[[ Provided material, beginning ]]

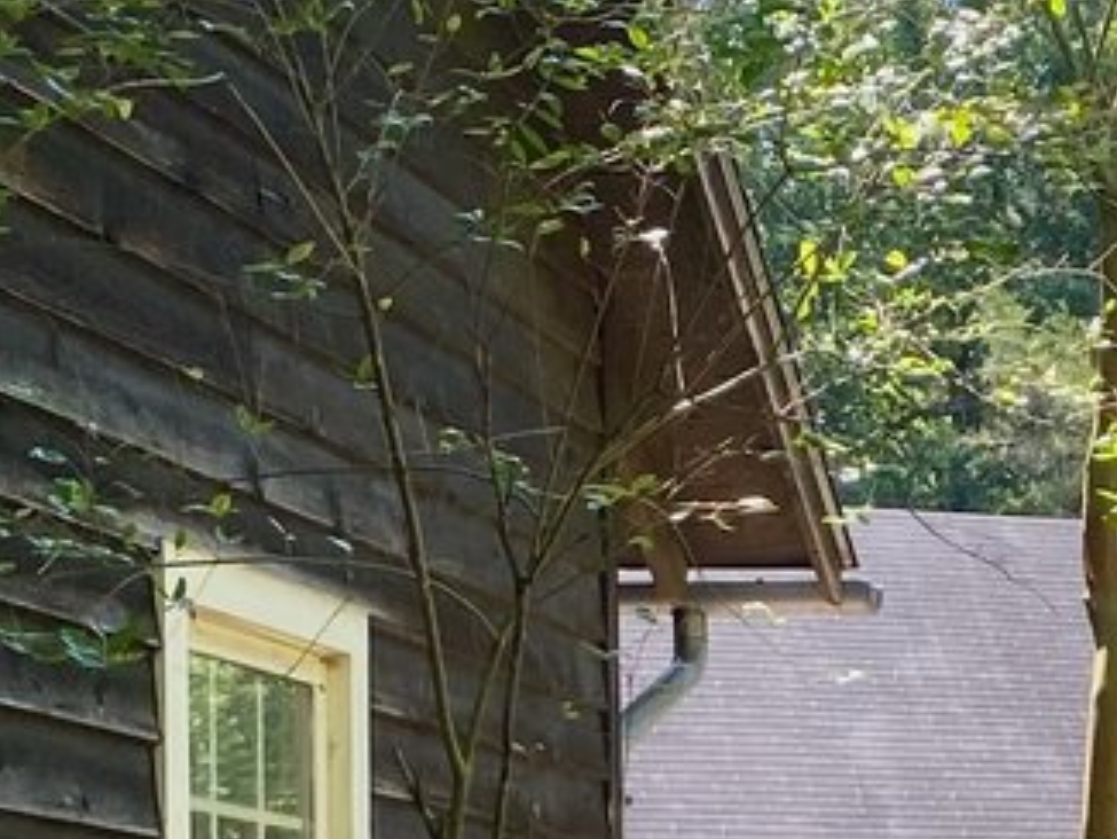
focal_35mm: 121
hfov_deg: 15.3
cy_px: 1312
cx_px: 1553
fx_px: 3906
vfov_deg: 11.7
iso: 32
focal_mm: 4.25
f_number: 1.8
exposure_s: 1/456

[[ Provided material, end ]]

Task statement: Nothing in the records should be changed in the copy, but the pictures must be left out.

Your response:
focal_35mm: 121
hfov_deg: 15.3
cy_px: 1312
cx_px: 1553
fx_px: 3906
vfov_deg: 11.7
iso: 32
focal_mm: 4.25
f_number: 1.8
exposure_s: 1/456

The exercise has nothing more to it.